New Zealand is known as one of the world’s leading gimp nations when it comes to protecting the future that land in prime locations avails. They have no Land Tax. They have pathetically low council rates. Worse, these are set to penalise home construction such that the family home pays upwards of 30% more than the land banking speculator.

The kiwis haven’t even got a capital gains tax (not that we endorse that but at least the public could some share of the gains).

The gate is right open for foreign investors – no limits on foreign investments. Look at what the propertied elite say here and here.

The result – some of the most unaffordable property in the world.
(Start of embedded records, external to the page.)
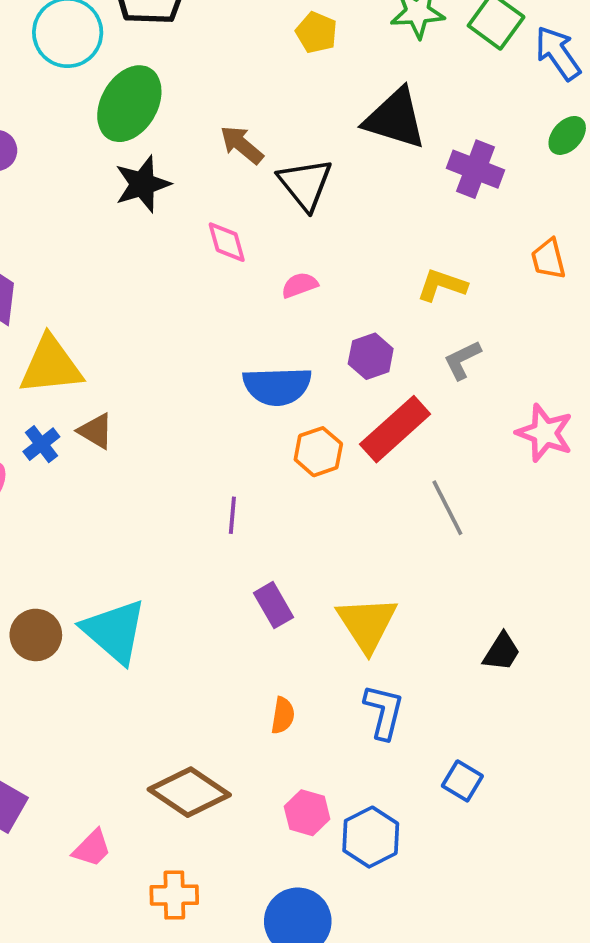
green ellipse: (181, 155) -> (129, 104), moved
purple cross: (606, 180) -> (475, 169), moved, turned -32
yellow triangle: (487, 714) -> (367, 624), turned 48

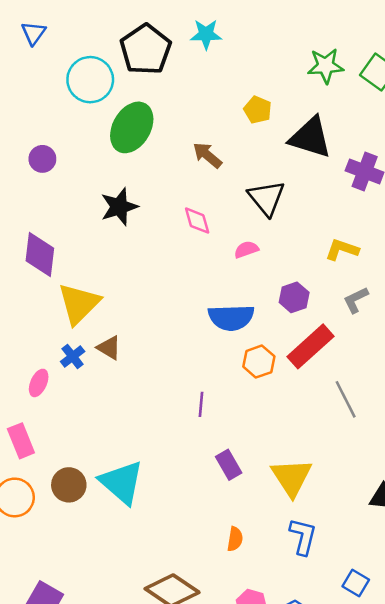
yellow pentagon: (316, 33) -> (258, 110), moved
black star: (142, 184) -> (119, 207), moved
black triangle: (305, 184) -> (266, 198), moved
yellow triangle: (51, 366) -> (79, 304), turned -39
Essentially they have given the big thumbs up to hammock surfing speculators and corporate REIT raiders to buy up their most valuable sites and hoard them until they can hock them for a fortune.

It really is flabbergasting.

Especially when they have been earmarked as one of the only habitable land masses in about 50 years.

But it seems that some are awakening to this giant ‘kick me’ sign the kiwi’s have given themselves with their lax tax policy. A ‘once-in-a-generation’ type Tax Review (similar to the Henry Review) has just given their findings.

Read this post highlighting some key presentations from kiwi tax experts. The slide shows are of interest, particularly the fallacies in Shaw’s (check the list of exemptions).

Arthur Grimes gives a more balanced view.

But listen to Geoff Nightingale from Price Waterhouse Coopers. Some effective lines on the justice and equity front that give one some hope that the kiwi’s are looking at deep seated reform. It seems the Tax Working Group has seen beyond the lure of a Capital Gains Tax that penalises turnover in favour of the more effective Land Tax.

However, the NZ Treasurer Bill English put a stop to the hopes of future generations with:

“Changes that are widely understood and are supported make the most difference to economic performance. Those sorts of changes tend to stick.

“Those without support simply don’t last and can’t make that much difference to our economic performance.”


At least yet another Tax Review has come out in our favour. Some good articles are out in the open and being discussed.

One day the masses will awaken to the invisible chains that high mortgages place on them due to poor tax policy.